Closing The Purpose Gap

Credit unions have been making decisions based on perceived outcomes rather than purpose. That needs to change.

 
 

When your employees understand and embrace your organization’s purpose, they are inspired to do great work and are more committed to delivering on your credit union’s promise. Credit union’s embracing the people-helping-people mantra are, by design, purpose-driven, right? So, in other words there is no purpose gap in credit unions. 

I challenge that notion — I believe, that, as a movement, we have been leading with our outcomes not our purpose and this has created a purpose gap.

Please allow me to prove my point. If I were to review 10 credit union homepages — what will I find? Most likely it will be product promotions featuring rates and fees front and center. If I were to interview your frontline staff and ask them “why should I join your credit union?” I suspect I’ll hear because “the credit union will save you money.” These are outcomes, these are not purpose-driven responses. This means we have a purpose gap. And that’s why, we chose Purpose as our first Imperative for 2020.  

Research also supports this purpose gap. PwC’s Strategy& recently conducted a survey with 540 participants from across industries, regions, and levels. The goal of the survey was to better understand how people feel at work and how to better engage and motivate them to bring their best to work every day in order to further the company’s agenda.

The survey found that only 28% of respondents reported feeling fully connected to their company’s purpose. Just 39% said they could clearly see the value they create, a mere 22% agreed that their jobs allow them to fully leverage their strengths, and only 34% thought they strongly contribute to their company’s success. Clearly there is a gap in America. 

At companies that have clearly defined and communicated how they create value — their purpose — more than 90% of them deliver growth and profits at or above the industry average, according to Strategy& research and analyses.

Furthermore, the survey found that employees consider purpose to be more than twice as important, on average, as motivators like compensation and career advancement. Now we’re talking! Lead with purpose and accomplish great things — personally and professionally. 

Leverage Your Purpose For Greater Impact

Organizations that are purpose-driven out-perform the market, have an easier time attracting and retaining employees and are changing the way business think about their roles and responsibilities to communities and society as a whole.

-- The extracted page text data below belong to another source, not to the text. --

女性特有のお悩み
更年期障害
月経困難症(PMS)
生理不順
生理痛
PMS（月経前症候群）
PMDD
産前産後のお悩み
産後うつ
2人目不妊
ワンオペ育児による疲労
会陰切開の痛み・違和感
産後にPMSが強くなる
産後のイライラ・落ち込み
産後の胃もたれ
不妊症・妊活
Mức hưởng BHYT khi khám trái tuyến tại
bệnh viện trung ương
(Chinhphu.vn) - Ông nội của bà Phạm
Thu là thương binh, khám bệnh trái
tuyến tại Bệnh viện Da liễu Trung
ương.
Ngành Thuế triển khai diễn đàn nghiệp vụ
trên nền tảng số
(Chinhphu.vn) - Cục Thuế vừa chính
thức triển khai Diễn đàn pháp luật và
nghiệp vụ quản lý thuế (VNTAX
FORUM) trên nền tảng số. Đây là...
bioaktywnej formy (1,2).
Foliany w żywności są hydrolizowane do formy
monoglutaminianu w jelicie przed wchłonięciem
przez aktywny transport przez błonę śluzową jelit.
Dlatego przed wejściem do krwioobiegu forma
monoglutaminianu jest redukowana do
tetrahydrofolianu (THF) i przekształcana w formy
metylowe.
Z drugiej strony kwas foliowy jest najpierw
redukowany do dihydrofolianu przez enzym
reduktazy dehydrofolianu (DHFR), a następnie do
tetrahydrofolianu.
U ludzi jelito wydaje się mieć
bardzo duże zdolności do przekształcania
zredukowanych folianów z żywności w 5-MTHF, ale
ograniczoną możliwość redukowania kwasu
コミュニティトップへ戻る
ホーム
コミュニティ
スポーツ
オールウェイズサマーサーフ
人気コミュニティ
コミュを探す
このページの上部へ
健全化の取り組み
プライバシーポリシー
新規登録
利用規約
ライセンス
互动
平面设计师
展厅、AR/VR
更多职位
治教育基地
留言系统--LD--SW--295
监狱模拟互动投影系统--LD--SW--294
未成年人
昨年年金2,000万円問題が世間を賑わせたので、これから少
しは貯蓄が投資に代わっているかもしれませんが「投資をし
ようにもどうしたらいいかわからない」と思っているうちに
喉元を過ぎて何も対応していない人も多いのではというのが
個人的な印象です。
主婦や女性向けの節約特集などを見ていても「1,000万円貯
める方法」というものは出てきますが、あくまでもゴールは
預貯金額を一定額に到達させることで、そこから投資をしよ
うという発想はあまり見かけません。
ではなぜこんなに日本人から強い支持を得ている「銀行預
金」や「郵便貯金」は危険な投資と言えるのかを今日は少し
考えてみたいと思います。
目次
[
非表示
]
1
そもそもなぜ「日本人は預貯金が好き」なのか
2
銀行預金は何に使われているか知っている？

Sustainable Business Strategy with Rebecca Henderson teaches credit union leaders that being purpose-driven is more than being a community-forward organization and helps them rethink their roles and responsibilities to members, employees, communities, and the environment.

Learn More About This Course

If you love what you do, understand how what you do positively impacts your stakeholders, and are empowered to act on needs with a purpose imperative, that’s motivating. That’s creating a bridge between today and tomorrow and bridging the purpose gap.

Credit unions are operating in an increasingly competitive and challenging environment. There is a war for talent and a battle for business every day. It’s critically important credit unions lead with purpose in every activity performed. From recruiting, to onboarding, to policy-setting, and operational execution. Your purpose — the why your credit union exists — needs to be the driver for every decision you make. 

This is easier said than done and it’s easier to believe you’re already done, than continue to push for improvement. As credit unions, our purpose is to help members live their best financial life — this isn’t one size fits all, neither at the institutional level nor the member level. Furthermore, this may not be the same from day to day. Being purpose-driven means slowing down to understand and explain the why behind each decision/action; it means taking the long view on investments and being laser-focused on resource allocation to support and enhance purpose.

So, what’s your purpose? Why do you come to work each day? Why have you dedicated your career to credit unions? I suspect it is NOT to save members money — it’s bigger than that. It’s imperative that all your stakeholders — your employees, your members and your community know the answers to these questions — know your credit union’s purpose. If not, you have a bigger challenge then finding the right talent and growing your balances — you are challenged with why your credit union exists and more importantly, if your credit union went away tomorrow, would anyone notice?